In a privately held company, the shares of stock are all owned by a small group of people who know one another. They buy and sell their shares amongst themselves. A publicly held company is owned by thousands of people who trade their shares on a public stock exchange.
An issued share is simply a share that has been given to an investor, whereas outstanding shares refer to all the shares that have been issued by a company.
Not to be confused with authorized shares, outstanding shares refer to the number of stocks that a company has issued. This number represents all the shares that can be bought and sold by the public, as well as all the restricted shares that require special permission before being transacted.
Owning shares means you’re also a company owner.
When you buy shares, you’re buying a share of the company’s assets and its profits. In fact (and in law), you’re a part owner of the company.
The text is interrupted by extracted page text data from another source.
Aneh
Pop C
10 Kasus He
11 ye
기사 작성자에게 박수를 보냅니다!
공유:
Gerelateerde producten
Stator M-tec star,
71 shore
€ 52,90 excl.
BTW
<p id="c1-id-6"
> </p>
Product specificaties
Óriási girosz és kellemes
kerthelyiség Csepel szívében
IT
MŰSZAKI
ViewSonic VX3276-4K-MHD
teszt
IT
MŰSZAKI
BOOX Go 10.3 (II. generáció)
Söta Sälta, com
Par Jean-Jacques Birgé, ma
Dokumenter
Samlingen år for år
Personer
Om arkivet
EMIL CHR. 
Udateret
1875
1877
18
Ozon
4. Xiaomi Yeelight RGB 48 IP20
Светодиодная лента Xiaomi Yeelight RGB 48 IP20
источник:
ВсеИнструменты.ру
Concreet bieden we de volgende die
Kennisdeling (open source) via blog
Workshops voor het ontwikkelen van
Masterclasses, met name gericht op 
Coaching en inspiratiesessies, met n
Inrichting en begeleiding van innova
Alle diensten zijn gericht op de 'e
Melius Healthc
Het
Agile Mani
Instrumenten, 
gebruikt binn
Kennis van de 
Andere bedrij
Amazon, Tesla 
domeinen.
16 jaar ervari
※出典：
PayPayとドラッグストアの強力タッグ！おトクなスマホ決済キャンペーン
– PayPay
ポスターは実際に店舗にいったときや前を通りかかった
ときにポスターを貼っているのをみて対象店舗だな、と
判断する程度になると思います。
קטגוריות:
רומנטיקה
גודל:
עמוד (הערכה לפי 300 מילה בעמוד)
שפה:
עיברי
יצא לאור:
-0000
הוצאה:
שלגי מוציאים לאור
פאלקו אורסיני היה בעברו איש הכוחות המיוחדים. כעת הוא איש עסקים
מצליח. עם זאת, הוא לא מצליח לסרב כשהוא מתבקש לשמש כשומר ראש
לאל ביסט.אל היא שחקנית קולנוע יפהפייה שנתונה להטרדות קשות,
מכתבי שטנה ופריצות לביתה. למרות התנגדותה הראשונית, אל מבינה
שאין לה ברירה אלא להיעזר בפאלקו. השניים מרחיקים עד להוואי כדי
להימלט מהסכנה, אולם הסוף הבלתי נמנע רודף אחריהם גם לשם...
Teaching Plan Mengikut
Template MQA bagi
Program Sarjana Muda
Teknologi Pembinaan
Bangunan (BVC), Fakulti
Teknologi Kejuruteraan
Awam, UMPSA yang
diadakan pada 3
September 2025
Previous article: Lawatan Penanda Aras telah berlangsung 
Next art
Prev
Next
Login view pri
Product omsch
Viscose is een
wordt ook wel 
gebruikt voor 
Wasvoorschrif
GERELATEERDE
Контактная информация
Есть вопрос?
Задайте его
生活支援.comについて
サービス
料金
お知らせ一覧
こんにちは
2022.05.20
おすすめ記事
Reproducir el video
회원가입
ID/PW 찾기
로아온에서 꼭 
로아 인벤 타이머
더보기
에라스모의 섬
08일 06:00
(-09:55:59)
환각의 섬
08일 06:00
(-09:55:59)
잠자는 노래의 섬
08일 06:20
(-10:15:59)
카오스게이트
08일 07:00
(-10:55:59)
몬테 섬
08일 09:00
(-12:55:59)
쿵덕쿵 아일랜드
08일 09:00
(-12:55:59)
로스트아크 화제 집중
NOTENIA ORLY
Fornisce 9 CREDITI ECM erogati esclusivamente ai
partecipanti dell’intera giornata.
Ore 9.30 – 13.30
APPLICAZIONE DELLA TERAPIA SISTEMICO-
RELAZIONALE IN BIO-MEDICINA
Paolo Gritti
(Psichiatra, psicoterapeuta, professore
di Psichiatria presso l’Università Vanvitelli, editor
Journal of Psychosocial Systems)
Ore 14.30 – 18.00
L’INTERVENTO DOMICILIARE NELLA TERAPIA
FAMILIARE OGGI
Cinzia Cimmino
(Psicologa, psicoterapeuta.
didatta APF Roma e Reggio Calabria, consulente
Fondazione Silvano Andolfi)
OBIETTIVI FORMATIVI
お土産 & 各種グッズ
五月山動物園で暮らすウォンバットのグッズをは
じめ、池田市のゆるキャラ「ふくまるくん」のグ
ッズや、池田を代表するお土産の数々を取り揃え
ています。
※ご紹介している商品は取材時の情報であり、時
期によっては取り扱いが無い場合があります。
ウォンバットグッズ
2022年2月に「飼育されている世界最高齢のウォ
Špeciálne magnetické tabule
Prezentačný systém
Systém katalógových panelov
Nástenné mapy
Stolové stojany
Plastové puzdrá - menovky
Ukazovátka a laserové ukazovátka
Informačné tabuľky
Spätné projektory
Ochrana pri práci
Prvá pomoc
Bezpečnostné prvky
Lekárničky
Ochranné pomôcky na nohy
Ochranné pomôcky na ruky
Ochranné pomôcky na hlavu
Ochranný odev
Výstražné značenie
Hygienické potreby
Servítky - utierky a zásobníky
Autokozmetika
If you know the market cap of a company and you know its share price, then figuring out the number of outstanding shares is easy. Just take the market capitalization figure and divide it by the share price. The result is the number of shares on which the market capitalization number was based.
Shares outstanding refer to a company’s stock currently held by all its shareholders, including share blocks held by institutional investors and restricted shares owned by the company’s officers and insiders. Outstanding shares are shown on a company’s balance sheet under the heading “Capital Stock.”
Outstanding shares are the total number of common stocks owned by investors. … They also do not include preferred shares, which are stocks that do not carry shareholder voting rights, but do give their owners some ownership rights and pay a fixed dividend.
Shares outstanding refers to the total number of shares a company has issued, while the public float — also referred to as floating shares or “the float” — are shares that are publicly owned, unrestricted and available on the open market.
Outstanding shares can never exceed the authorized number, since the authorized shares total is the maximum number of shares that a company can issue.
Outstanding Stock
Holders have the voting rights associated with the particular stock issue. If shareholders put forth an initiative for a vote, outstanding stock provides the voting roll.
Shares outstanding is just the amount of all the company’s stock that’s in the hands of its stockholders. By itself, it is not intrinsically good or bad. … Shares outstanding are useful for calculating many widely used measures of a company, like its market capitalization and earnings per share.
Specialists and market makers always have enough shares in their inventory to sell to you, but even if they run out of shares, they always can borrow them from someone else. These professionals make money when they trade, so they will always find a way to accommodate a buy order at a small profit.